• Karen O'Moore

Trust your body

I have been saying that comment a lot in workshops and with clients recently. “Trust your body. It knows what is best” and of course that is the essence of Tantra: Embodiment. I would say though that while the vast majority of people we work with freely acknowledge that they live in the mind and head and begin to understand the concept of being embodied: there is a sense that they do not trust their body, that while it houses their mind and spirit it is something that is not to be listened to or acknowledged.

In my opinion though, it is the first point of contact with reality, genuine feeling and the present moment.

The body sends us signals all the time, the environment we live in, our internal physical status ( warning us when things are unpleasant or dangerous or pleasurable) what we eat, what we touch, what we smell and the pleasurable external sensations: Cold on a hot day, touch and arousal. Our mind then interprets what the body is saying and translates it so that it fits into our internal reality: Which may or may not reflect the Real (capital R) or Objective Reality if you like. We can then choose to accept or ignore what the body is saying. For example, how many times have you ignored that twinge pain and pressed ahead with a task or endeavour only to suffer a strain or ache? Or turned away from pleasurable sensations over a vague guilt or worry that they are somehow wrong or bad and regretted not having the experience later? (not necessarily sexual, but refusing that last delicious chocolate hobnob on a plate when in a group of people for fear of being judged: That is perhaps a well-known English trait)

So if the body is telling us what is Real, why do we not trust it and instead put our faith in a possibly faulty interpretation of what it is telling us? The answer to that lies in the question: it is in an aspect of our unconscious mind which is influencing our interpretation and that is our Cognitive Belief system. This isn’t going to be an anti-religious rant though as a cognitive belief system is a lot more complex than that. Beliefs are a mixture of truth, educational, cultural and parental rules and regulations, assumptions, interpretations and inferences, they are a structure of norms that are interrelated and as J.L Uso-Domenech puts it “Belief systems are the stories we tell ourselves to define our personal sense of Reality”. We all have a belief system and there are many positive benefits to having beliefs, however there are negative affects when those beliefs are mistaken or arise from erroneous thinking. It is an important aspect of coaching that we identify the mistaken beliefs which are negatively impacting upon us and begin the process of change. That is in itself is a topic all on its own but within the context of what I am talking about though what we believe about our body directly affects our relationship to it and there are many ways our beliefs influence us and they are both shared by and unique to individuals. As a general example, a body image conscious society will foster a belief that non-conformity to an ideal is wrong or a group prizing intellect will have influences on what we believe about our bodies and its importance in our subjective reality. In the former engendering disgust and shame and in the latter minimising or ignoring the importance of the body’s signals. In similar fashion our perception of our body as a source of sexual satisfaction is directly affected by what we believe about sex and sexual pleasure: we may both disassociate ourselves from our body on one hand or drive it to excess on the other depending on our beliefs. But generally we find discord and emotional upset when what we feel and want to feel is in conflict with what we believe, but what can we do about it?

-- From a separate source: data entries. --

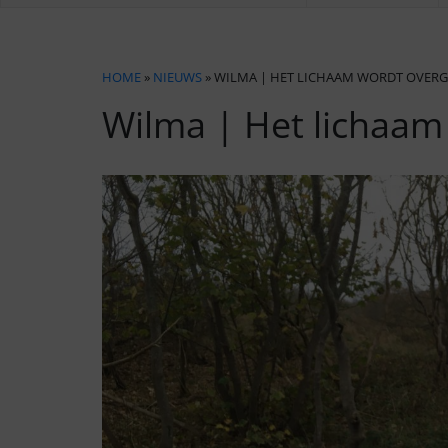
HOME
»
NIEUWS
» WILMA | HET LICHAAM WORDT OVE
Wilma | Het lichaa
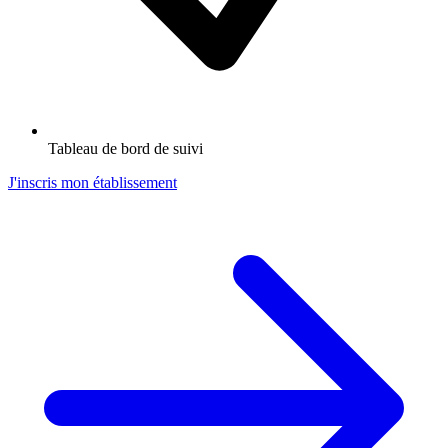
Tableau de bord de suivi
J'inscris mon établissement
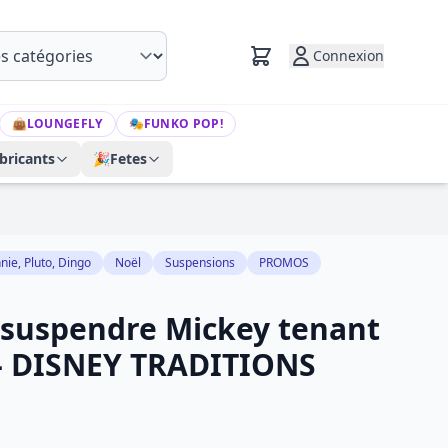
Connexion
👜
LOUNGEFLY
🎭
FUNKO POP!
bricants
🎉
Fetes
nie, Pluto, Dingo
Noël
Suspensions
PROMOS
 suspendre Mickey tenant
- DISNEY TRADITIONS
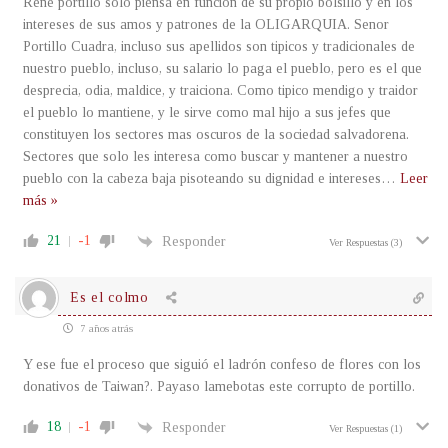
Rene portillo solo piensa en funcion de su propio bolsillo y en los
intereses de sus amos y patrones de la OLIGARQUIA. Senor
Portillo Cuadra, incluso sus apellidos son tipicos y tradicionales de
nuestro pueblo, incluso, su salario lo paga el pueblo, pero es el que
desprecia, odia, maldice, y traiciona. Como tipico mendigo y traidor
el pueblo lo mantiene, y le sirve como mal hijo a sus jefes que
constituyen los sectores mas oscuros de la sociedad salvadorena.
Sectores que solo les interesa como buscar y mantener a nuestro
pueblo con la cabeza baja pisoteando su dignidad e intereses
…
Leer
más »
21
-1
Responder
Ver Respuestas
(3)
Es el colmo
7 años atrás
Y ese fue el proceso que siguió el ladrón confeso de flores con los
donativos de Taiwan?. Payaso lamebotas este corrupto de portillo.
18
-1
Responder
Ver Respuestas
(1)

Hot is still Hot, Cold is still Cold but our beliefs can change: To a greater or lesser extent we can change our beliefs (core beliefs being more difficult to change) but the information we receive from our bodies is the same. As our beliefs around our body changes then the perception of what it is saying to us changes: from emotional pain to pleasure, from numbness to feeling, from disgust to acceptance. When we change our belief we change our relationship between our mind and body, we trust the real and not the perception of the real. I suppose it boils down to challenging your beliefs against objective reality: or is hot still hot, cold still cold?

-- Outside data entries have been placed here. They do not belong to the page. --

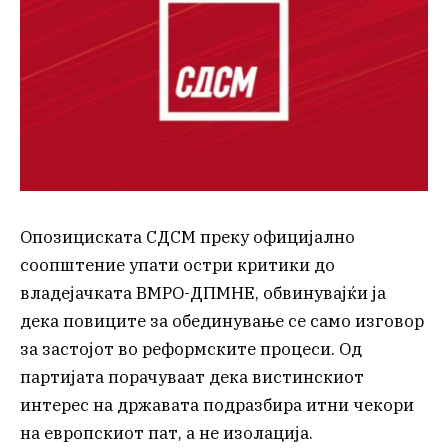
Опозициската СДСМ преку официјално
соопштение упати остри критики до
владејачката ВМРО-ДПМНЕ, обвинувајќи ја
дека повиците за обединување се само изговор
за застојот во реформските процеси. Од
партијата порачуваат дека вистинскиот
интерес на државата подразбира итни чекори
на европскиот пат, а не изолација.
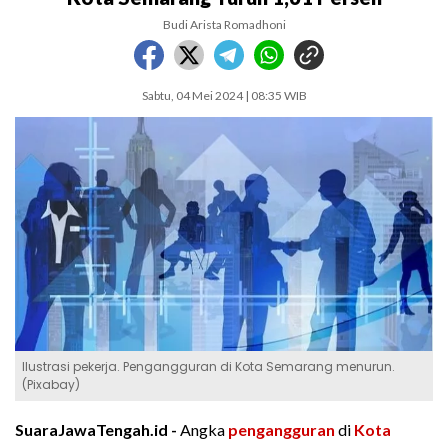
Budi Arista Romadhoni
Sabtu, 04 Mei 2024 | 08:35 WIB
Ilustrasi pekerja. Pengangguran di Kota Semarang menurun.
(Pixabay)
SuaraJawaTengah.id -
Angka
pengangguran
di
Kota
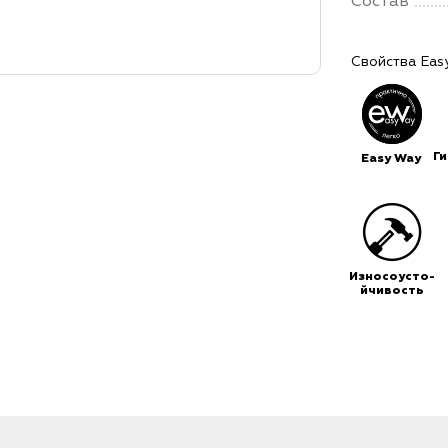
Состав
Свойства Eas
Г
Easy Way
Износоусто-
йчивость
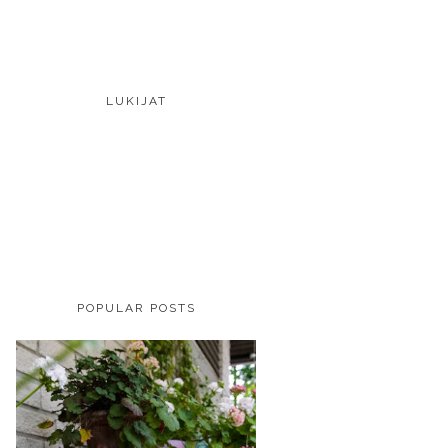
LUKIJAT
POPULAR POSTS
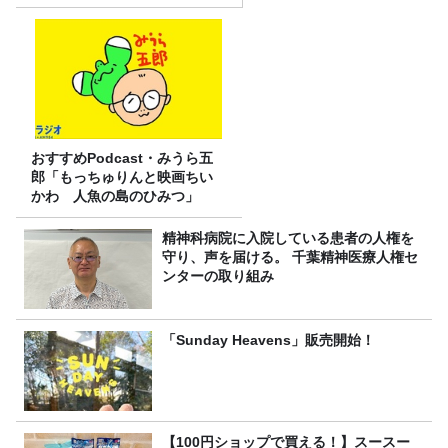
おすすめPodcast・みうら五
郎「もっちゅりんと映画ちい
かわ 人魚の島のひみつ」
精神科病院に入院している患者の人権を
守り、声を届ける。 千葉精神医療人権セ
ンターの取り組み
「Sunday Heavens」販売開始！
【100円ショップで買える！】スースー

Workshop feedback, is very interesting to illustrate this, especially with meditations involving the body. They follow roughly similar lines:

“When I got out of my head and let my body decide, it flowed more smoothly”,

“When I stopped trying to get it right and let my body tell me when to progress in the meditation, I felt much more”

“When I felt my heart in my body and allowed myself to connect, all judgement fell away and I found myself in a place of beauty”

“When you said trust you body, I let go and I felt such release”

With individual clients in coaching, self-pleasuring or breath-work sessions and particularly with Tantra Massage, the simple act of giving themselves permission to trust and connect to their body has an immense affect that ripples throughout their life.

It is one of the reasons I say “Trust Your Body”: It is a simple affirmation delivered in a receptive state which challenges and changes your belief about your body in a subtle, gentle but powerful way. It epitomises Tantric embodiment by bringing you into contact with the Real by bringing you in contact with your physical self. Further, when your body is listened to, is understood and accepted it responds to this: sending stronger and deeper signals, changing the way you think, feel and the nature of your emotions, your self-esteem and confidence and the nature of your relationship to yourself and to others.